Entries from a data collection:
===============
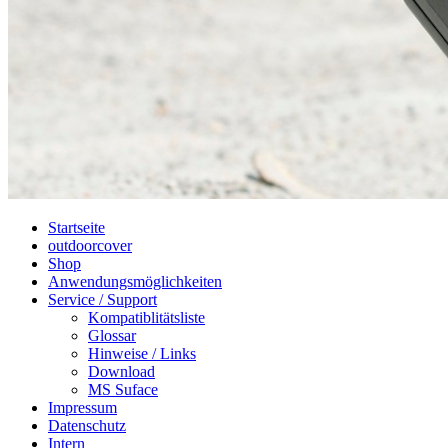
Startseite
outdoorcover
Shop
Anwendungsmöglichkeiten
Service / Support
Kompatiblitätsliste
Glossar
Hinweise / Links
Download
MS Suface
Impressum
Datenschutz
Intern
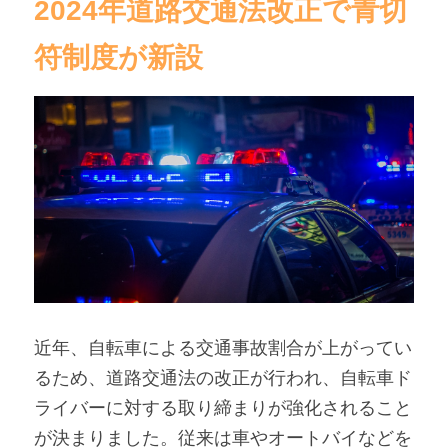
2024年道路交通法改正で青切
符制度が新設
近年、自転車による交通事故割合が上がってい
るため、道路交通法の改正が行われ、自転車ド
ライバーに対する取り締まりが強化されること
が決まりました。従来は車やオートバイなどを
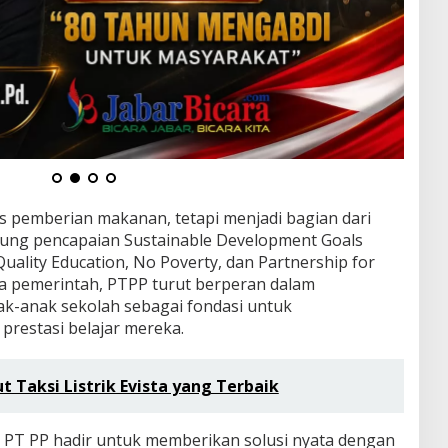
as pemberian makanan, tetapi menjadi bagian dari
ng pencapaian Sustainable Development Goals
uality Education, No Poverty, dan Partnership for
ya pemerintah, PTPP turut berperan dalam
k-anak sekolah sebagai fondasi untuk
prestasi belajar mereka.
 Taksi Listrik Evista yang Terbaik
, PT PP hadir untuk memberikan solusi nyata dengan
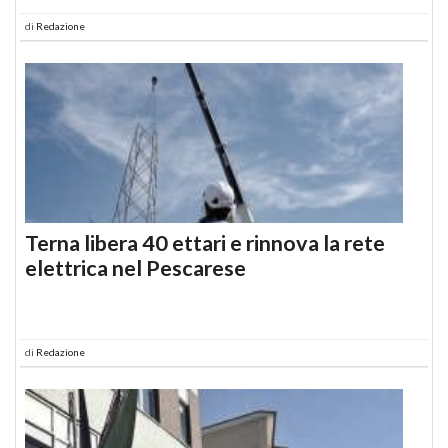
di
Redazione
Terna libera 40 ettari e rinnova la rete
elettrica nel Pescarese
di
Redazione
===============
§ **Task item**:
Retype every line of text from all the entries above verbatim, leaving out the pictures.

§ **Output for this task**:
Startseite
outdoorcover
Shop
Anwendungsmöglichkeiten
Service / Support
Kompatiblitätsliste
Glossar
Hinweise / Links
Download
MS Suface
Impressum
Datenschutz
Intern
2024年道路交通法改正で青切
符制度が新設
近年、自転車による交通事故割合が上がってい
るため、道路交通法の改正が行われ、自転車ド
ライバーに対する取り締まりが強化されること
が決まりました。従来は車やオートバイなどを
as pemberian makanan, tetapi menjadi bagian dari
ng pencapaian Sustainable Development Goals
uality Education, No Poverty, dan Partnership for
ya pemerintah, PTPP turut berperan dalam
k-anak sekolah sebagai fondasi untuk
prestasi belajar mereka.
 Taksi Listrik Evista yang Terbaik
, PT PP hadir untuk memberikan solusi nyata dengan
di
Redazione
Terna libera 40 ettari e rinnova la rete
elettrica nel Pescarese
di
Redazione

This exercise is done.